Secondo la tesi che si ritiene preferibile, per "convenzioni" devono intendersi contratti, accordi, atti plurilaterali, con esclusione di:
1. negozi unilaterali
inter vivos di contenuto patrimoniale;
2. atti a titolo gratuito, per i quali non può trovare applicazione l’
art. 1445 del c.c., neppure in via analogica.
Ovviamente, la salvezza dei diritti dei terzi non può che riguardare quei diritti acquistati in forza di convenzione anteriore alla revoca.
Quanto alla
buona fede, parte della dottrina la esclude in tutti i casi in cui il terzo conosceva o avrebbe dovuto conoscere, secondo un criterio di normale diligenza, l'esistenza del vizio del provvedimento al momento della convenzione.

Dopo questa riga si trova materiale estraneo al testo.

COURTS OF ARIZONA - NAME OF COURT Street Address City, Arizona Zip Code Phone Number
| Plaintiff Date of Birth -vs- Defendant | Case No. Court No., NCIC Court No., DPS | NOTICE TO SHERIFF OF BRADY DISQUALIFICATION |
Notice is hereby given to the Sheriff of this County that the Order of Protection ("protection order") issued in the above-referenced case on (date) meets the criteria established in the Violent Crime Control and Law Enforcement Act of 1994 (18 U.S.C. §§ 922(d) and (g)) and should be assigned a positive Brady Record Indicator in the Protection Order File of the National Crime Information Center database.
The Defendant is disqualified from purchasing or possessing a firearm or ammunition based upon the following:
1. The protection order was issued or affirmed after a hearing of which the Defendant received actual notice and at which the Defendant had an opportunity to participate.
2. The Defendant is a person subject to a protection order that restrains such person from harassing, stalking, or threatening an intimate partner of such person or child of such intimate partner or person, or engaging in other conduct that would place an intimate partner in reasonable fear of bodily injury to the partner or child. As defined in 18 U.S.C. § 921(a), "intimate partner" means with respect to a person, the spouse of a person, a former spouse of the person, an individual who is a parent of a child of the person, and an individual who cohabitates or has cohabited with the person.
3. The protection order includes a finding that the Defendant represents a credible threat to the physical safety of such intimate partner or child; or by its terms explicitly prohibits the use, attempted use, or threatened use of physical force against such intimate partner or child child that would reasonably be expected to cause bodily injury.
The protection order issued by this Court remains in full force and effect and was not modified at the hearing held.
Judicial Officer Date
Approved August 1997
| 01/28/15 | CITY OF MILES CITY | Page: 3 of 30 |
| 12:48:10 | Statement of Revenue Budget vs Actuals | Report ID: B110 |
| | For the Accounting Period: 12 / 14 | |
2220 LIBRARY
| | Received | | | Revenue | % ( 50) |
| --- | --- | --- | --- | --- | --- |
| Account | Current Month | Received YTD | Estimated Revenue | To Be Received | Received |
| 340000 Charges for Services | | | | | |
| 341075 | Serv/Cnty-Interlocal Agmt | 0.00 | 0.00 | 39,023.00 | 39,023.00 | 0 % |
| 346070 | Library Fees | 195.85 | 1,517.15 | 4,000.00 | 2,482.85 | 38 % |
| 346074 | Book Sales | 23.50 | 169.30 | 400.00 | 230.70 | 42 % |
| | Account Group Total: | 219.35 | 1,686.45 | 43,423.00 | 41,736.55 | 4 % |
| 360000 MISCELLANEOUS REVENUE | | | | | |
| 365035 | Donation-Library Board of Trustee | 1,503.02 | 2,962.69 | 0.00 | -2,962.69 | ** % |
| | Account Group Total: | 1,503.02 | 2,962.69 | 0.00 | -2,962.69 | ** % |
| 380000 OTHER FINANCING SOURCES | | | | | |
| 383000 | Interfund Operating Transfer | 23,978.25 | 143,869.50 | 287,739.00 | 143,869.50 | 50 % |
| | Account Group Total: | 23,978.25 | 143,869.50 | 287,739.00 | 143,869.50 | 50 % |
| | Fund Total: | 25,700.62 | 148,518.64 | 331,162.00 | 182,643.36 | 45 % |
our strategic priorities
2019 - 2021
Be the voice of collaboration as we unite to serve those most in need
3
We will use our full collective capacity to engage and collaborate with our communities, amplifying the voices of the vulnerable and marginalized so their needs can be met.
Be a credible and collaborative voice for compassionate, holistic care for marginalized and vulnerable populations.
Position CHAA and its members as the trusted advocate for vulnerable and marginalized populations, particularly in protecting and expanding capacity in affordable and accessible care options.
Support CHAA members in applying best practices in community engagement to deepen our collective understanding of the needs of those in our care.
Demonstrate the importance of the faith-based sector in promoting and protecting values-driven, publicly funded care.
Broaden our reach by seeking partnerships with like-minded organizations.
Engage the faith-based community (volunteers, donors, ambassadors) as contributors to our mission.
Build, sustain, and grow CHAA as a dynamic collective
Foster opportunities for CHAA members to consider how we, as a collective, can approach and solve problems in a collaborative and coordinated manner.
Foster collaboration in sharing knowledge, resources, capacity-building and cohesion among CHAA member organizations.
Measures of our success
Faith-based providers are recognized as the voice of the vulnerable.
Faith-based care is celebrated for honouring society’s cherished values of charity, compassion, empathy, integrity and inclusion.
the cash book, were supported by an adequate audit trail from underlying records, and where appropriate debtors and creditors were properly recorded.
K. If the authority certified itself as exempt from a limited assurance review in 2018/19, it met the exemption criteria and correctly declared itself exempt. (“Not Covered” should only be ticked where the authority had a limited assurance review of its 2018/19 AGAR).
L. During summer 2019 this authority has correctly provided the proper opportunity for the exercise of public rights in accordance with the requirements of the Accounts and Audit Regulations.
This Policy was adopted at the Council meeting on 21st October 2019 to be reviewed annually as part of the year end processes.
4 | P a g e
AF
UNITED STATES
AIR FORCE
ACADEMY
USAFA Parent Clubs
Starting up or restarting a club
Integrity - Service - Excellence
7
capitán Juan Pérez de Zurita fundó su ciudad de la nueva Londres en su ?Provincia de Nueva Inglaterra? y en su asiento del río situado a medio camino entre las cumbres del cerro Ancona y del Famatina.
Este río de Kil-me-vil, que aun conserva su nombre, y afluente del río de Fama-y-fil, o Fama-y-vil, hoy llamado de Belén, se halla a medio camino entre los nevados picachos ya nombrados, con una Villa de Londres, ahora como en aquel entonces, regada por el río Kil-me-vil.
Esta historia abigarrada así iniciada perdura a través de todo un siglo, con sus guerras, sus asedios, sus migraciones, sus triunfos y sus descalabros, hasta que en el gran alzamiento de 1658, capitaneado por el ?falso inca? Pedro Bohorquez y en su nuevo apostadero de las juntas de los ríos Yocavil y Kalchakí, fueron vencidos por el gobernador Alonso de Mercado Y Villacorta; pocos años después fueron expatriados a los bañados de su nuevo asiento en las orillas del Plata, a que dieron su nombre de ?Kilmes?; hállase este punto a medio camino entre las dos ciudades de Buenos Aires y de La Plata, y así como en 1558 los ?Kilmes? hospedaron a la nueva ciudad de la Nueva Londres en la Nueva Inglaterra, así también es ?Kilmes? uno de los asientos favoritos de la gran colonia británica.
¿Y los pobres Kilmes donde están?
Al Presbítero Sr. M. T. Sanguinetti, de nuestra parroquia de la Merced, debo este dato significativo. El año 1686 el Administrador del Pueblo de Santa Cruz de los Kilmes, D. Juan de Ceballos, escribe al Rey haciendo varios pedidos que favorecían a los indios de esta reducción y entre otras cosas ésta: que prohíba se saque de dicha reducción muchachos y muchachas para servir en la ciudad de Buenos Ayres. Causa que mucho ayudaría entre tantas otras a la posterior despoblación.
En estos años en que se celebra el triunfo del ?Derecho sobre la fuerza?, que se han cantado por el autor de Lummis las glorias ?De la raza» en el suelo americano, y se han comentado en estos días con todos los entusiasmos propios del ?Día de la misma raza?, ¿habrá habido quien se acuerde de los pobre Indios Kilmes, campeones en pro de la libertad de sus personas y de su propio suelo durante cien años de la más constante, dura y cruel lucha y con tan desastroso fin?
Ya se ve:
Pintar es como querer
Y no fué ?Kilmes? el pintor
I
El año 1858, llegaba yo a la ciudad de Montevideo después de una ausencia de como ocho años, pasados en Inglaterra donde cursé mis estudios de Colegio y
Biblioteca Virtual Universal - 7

Altra parte della dottrina, invece, è dell’idea che per buona fede del terzo debba intendersi o la sua radicale estraneità al procedimento camerale o la sua incolpevole ignoranza delle cause e dei modi per i quali il giudice è stato indotto a concedere un determinato provvedimento, che poi ha deciso di revocare o modificare.
Infine, si ritiene che la valutazione della buona fede del terzo debba farsi rientrare nella discrezionalità del giudice di merito, il cui apprezzamento, se adeguatamente motivato, non è suscettibile di sindacato di legittimità.